It looks internal on the leaves. Some kind of trauma/bruising?

I see what looks like hard water spots and maybe some rough textures that look like dessication.

Have you sprayed with something recently? Too hot and dry???


----------



## SlipperKing (Aug 9, 2011)

I see these sunken areas on my plants if not watered enough in hot dry summer weather. The browning areas I'm not sure, could be the same thing but aged (like the brown spots on me! ha,ha!)


----------



## SlipperFan (Aug 10, 2011)

Don't worry about the water spots. They are either from the well water I used to use before I moved into the greenhouse, or the pond water which has some sediment even after filtration, that I now use. It's the brown areas I'm concerned about.
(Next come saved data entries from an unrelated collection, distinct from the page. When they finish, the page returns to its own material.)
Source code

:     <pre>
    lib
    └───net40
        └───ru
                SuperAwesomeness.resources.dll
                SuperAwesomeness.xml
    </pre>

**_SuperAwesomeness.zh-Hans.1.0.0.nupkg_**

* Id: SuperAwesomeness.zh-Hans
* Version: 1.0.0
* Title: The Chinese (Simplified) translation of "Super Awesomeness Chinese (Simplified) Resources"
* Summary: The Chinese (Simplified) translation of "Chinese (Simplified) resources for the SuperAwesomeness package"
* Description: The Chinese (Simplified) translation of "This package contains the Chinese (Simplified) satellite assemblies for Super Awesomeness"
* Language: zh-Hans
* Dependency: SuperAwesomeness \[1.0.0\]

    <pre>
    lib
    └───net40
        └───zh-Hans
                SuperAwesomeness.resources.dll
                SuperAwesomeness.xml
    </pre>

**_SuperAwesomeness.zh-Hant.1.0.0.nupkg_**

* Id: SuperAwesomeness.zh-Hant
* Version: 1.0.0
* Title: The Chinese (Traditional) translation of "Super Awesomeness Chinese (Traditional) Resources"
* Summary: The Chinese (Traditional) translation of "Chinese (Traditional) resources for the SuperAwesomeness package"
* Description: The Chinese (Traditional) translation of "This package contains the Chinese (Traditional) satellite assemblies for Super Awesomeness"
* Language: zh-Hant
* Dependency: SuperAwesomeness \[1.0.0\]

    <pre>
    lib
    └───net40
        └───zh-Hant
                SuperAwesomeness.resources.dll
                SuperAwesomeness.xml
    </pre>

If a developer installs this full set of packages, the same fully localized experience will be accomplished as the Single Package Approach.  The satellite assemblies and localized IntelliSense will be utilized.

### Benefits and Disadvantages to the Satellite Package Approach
It's not on any of the other hundred or so Phrags I have. It was on the plant when I got it, but I hoped it was something cultural and would outgrow it. But the new growths have it, though not yet as dark brown.

I've not sprayed with anything, and I've been watering the Phrags 3x a week during the hot weather. Since the spots have been there for a long time, I don't think it is temperature related.

It seems to be occurring in the middle of the leaves, not at the base or the tips. Since it occurs randomly and not symmetrically, it's not the result of leaves being stuck together -- nor have I seen any evidence of that happening.

Thanks for all the suggestions, though. I guess I'll just have to watch and hope. It doesn't seem to have affected the flowering or the flowers.


----------